Photo Courtesy of Nicole Antil
Photo Courtesy of Nicole Antil

Learning to Independently and Never Giving Up Hope

Antil eventually moved back to Massachusetts and currently lives alone and independent, still in a wheelchair, along with her dog, 18 years post-accident. She now drives, which is a huge improvement for her, with a wheelchair-accessible van that cost her $30,000 with $40,000 in custom accommodations. 

She is currently packing up her apartment and getting ready to take off again on May 3 for Kentucky for the next two years. Antil will be getting a spinal stimulator in her back to try and get her on her feet again.

"She was on a list for the Christopher Reeve Foundation and the study came across her name through the list and through blood test and qualifications, she was chosen through the spinal study for epidural stimulation," Vigeant said. "The researcher for this program is Dr. Susan Harkema at the Frasier Rehab Institute in Kentucky."

Friends and Family Fund the Next Big Step

Knowing how costly this big move was going to be for Antil and the stress that will come with it, Vigeant and Ben Picard raised upwards to $10,000 between a GoFundMe and a private Venmo fundraiser. The donations began on April 5 and have piled up since.

"When I started it, I was excited it to just raise $1,000, so when I saw that it had accumulated to over $10,000, my jaw dropped," Vigeant said.

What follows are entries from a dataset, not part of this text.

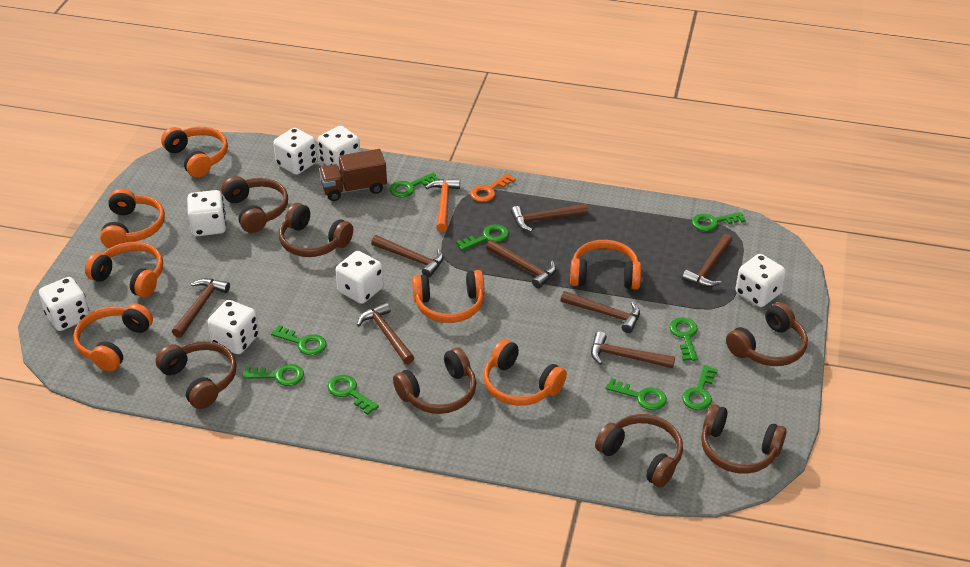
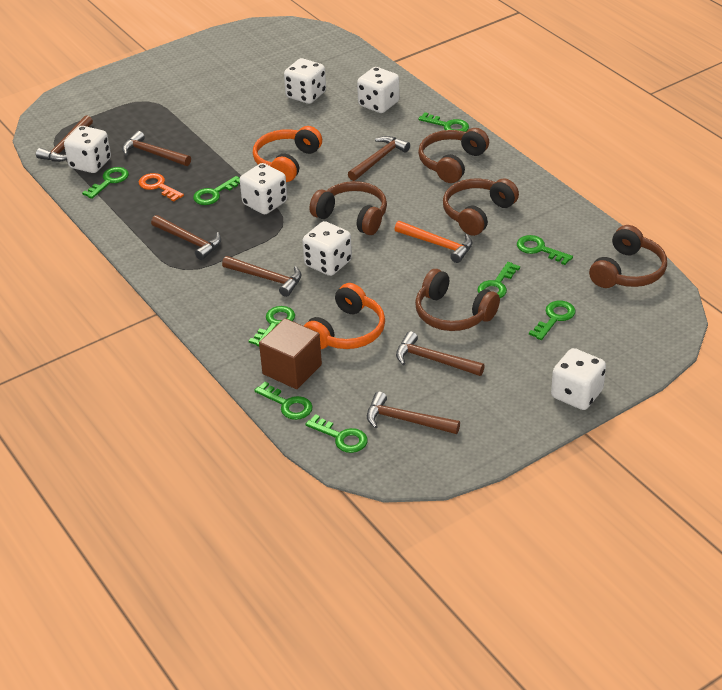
brown cube: none = 0 -> [259,318,322,389] = 1
brown hammer: [172,278,230,338] [357,302,414,364] [371,235,444,278] [486,240,556,289] [511,204,588,232] [561,291,640,333] [591,331,675,368] [682,234,732,287] = 8 -> [36,115,93,162] [122,131,191,166] [151,215,221,260] [222,256,302,297] [348,136,410,181] [367,391,460,434] [396,331,485,376] = 7
brown headphones: [155,341,236,409] [221,176,288,233] [279,203,353,257] [393,347,476,414] [595,414,683,488] [701,404,787,474] [726,302,808,366] = 7 -> [309,181,387,235] [415,269,500,331] [418,128,489,183] [443,179,519,236] [589,225,667,288] = 5
brown truck: [319,149,387,201] = 1 -> none = 0
orange headphones: [73,303,153,372] [85,242,163,298] [100,188,165,248] [161,127,228,178] [412,270,484,323] [484,339,567,406] [570,240,641,290] = 7 -> [253,126,322,182] [304,283,385,349] = 2
white dice: [39,277,89,331] [187,190,226,236] [208,300,259,354] [273,128,317,175] [318,126,360,170] [336,251,383,304] [736,254,786,307] = 7 -> [64,126,111,173] [240,163,287,214] [284,58,326,104] [302,221,352,276] [357,67,400,113] [551,348,606,410] = 6

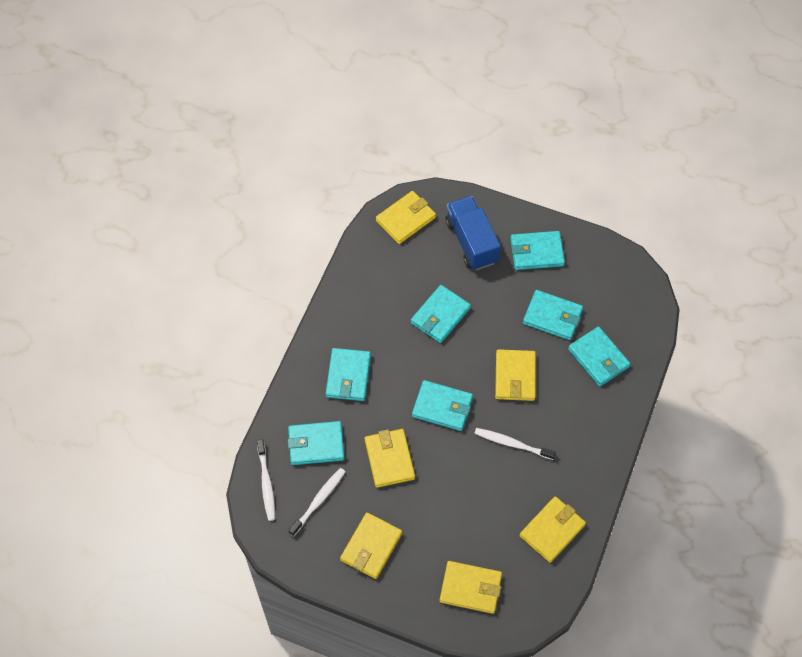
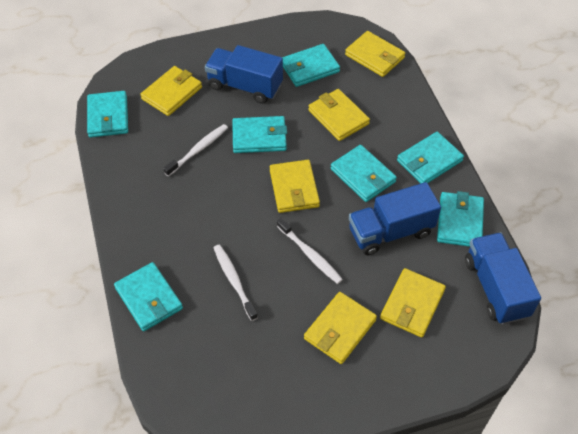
blue truck: [445,196,501,270] = 1 -> [205,45,283,104] [349,182,441,255] [465,233,541,324] = 3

The money raised will help with Antil's move, gas for her van to get to Kentucky and then back and forth from her apartment to the research center, and also for utilities and food. Antil still plans to work from her apartment as a content creator and graphic designer, but the extra money will help get her by and not have to worry about her pay.

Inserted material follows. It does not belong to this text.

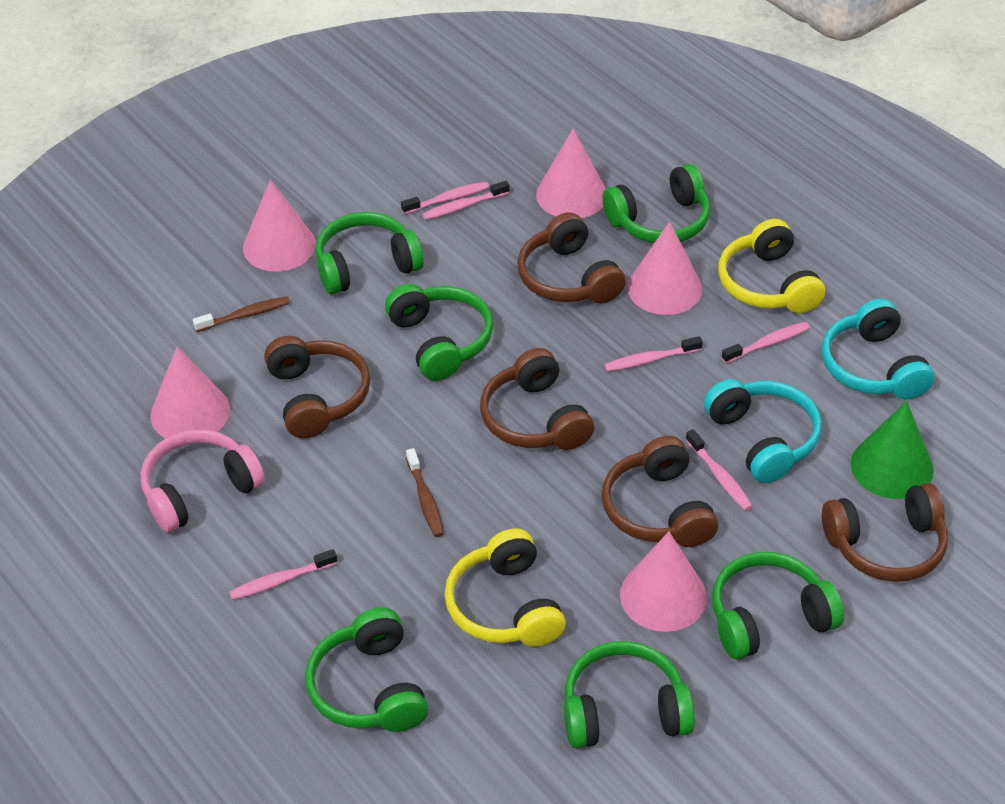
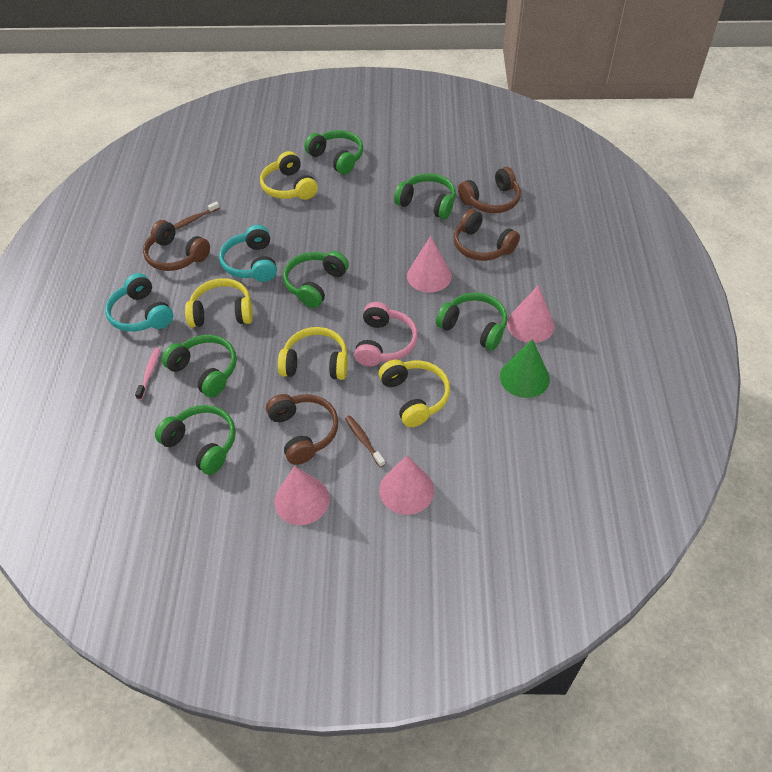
brown headphones: [264,336,370,438] [480,348,594,450] [517,212,626,303] [602,436,718,547] [822,483,948,582] = 5 -> [143,220,210,271] [266,394,338,465] [454,209,520,261] [458,167,521,213] = 4
pink cone: [150,347,230,438] [243,180,316,272] [536,129,606,218] [620,532,707,632] [627,222,702,315] = 5 -> [274,466,330,525] [379,455,434,515] [407,236,452,292] [507,285,555,343] = 4
pink toothbrush: [229,549,337,600] [401,182,489,214] [422,181,510,220] [604,336,703,372] [686,429,753,511] [722,322,810,363] = 6 -> [135,348,160,400] = 1
yellow headphones: [445,529,566,646] [718,219,825,313] = 2 -> [185,278,253,327] [260,151,318,200] [278,327,348,380] [379,359,450,427] = 4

"I was pleasantly surprised," Antil told Fun 107 after finding out how much money was actually raised. "It’s definitely something I was not expecting. I don’t think there's anything I can actually say to express how grateful I am. The best way I can truly say thank you is to give it my all at the research facility and to work hard every day that I'm there."

Throughout Antil's life since the accident occurred, emotions have been running wild. One of the biggest things she had to learn was patience.

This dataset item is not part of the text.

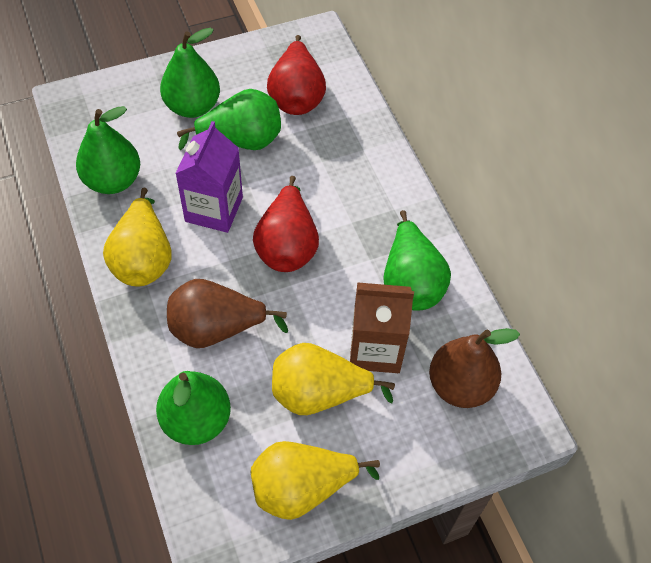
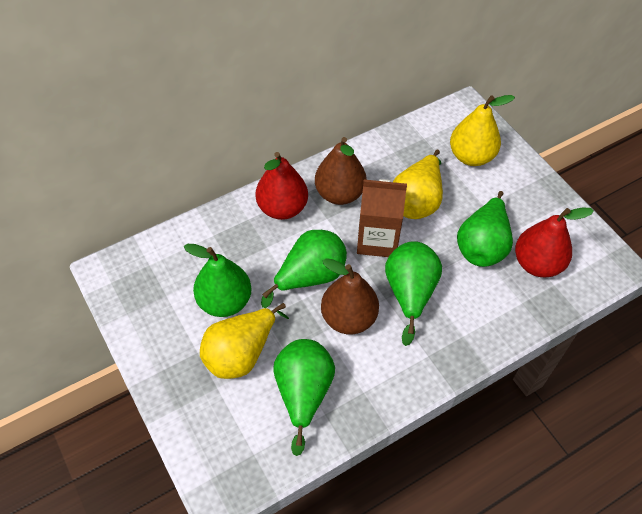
purple carton: [175,121,243,233] = 1 -> none = 0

"Life doesn’t always go smoothly, it doesn’t always go the way you want and when it comes to this new program I signed up for, I’m terrified, but excited at the same time," Antil said.

An Opportunity That Seemed Destined to Happen

"It’s so weird how it all unfolded," she said. "Back in 2009, when I heard about the therapy program on the news, I immediately went onto the website for the research center and put my information into the database. Last year I got a phone call out of the blue asking if I wanted to participate, so I jumped right on the opportunity."

Unfortunately for Antil, the COVID-19 pandemic paused everything, but only temporarily.

"I got a call back not too long ago for the evaluation and was accepted," Antil said. "From that moment on, I’ve been preparing for the big move. I know that they’re going to be putting an implant on my spinal cord and some intense therapy. I'm trying not to think too far ahead and just putting it in my doctor’s hands and hoping for the best. It’s one of those things you don’t know what’s going to happen, but I know that no matter what happens I’m going to benefit from it, even if it’s the littlest improvement."

Family is everything for the Antil family and her support system is as strong as can be.

"We are a big family, but we are a close family so anyone who knows me knows that Nikki and I are like sisters," Vigeant said. "My dad and her mom are super close, so when this happened to her, this happened to the entire family."

Ready to Face the Challenge of What's Next

The days leading up to the big move are passing quickly, and as Antil prepares herself for one of the biggest life changes she'll ever face, her courage and strength, both physically and mentally, are admirable beyond words. As scary as it is to pick up your life and relocate, the potential outcome makes it all worth it.

Antil is not only brave for embarking on a whole new expedition for herself, but an inspiration to many who are also wheelchair-bound with the hope of someday being able to walk once again.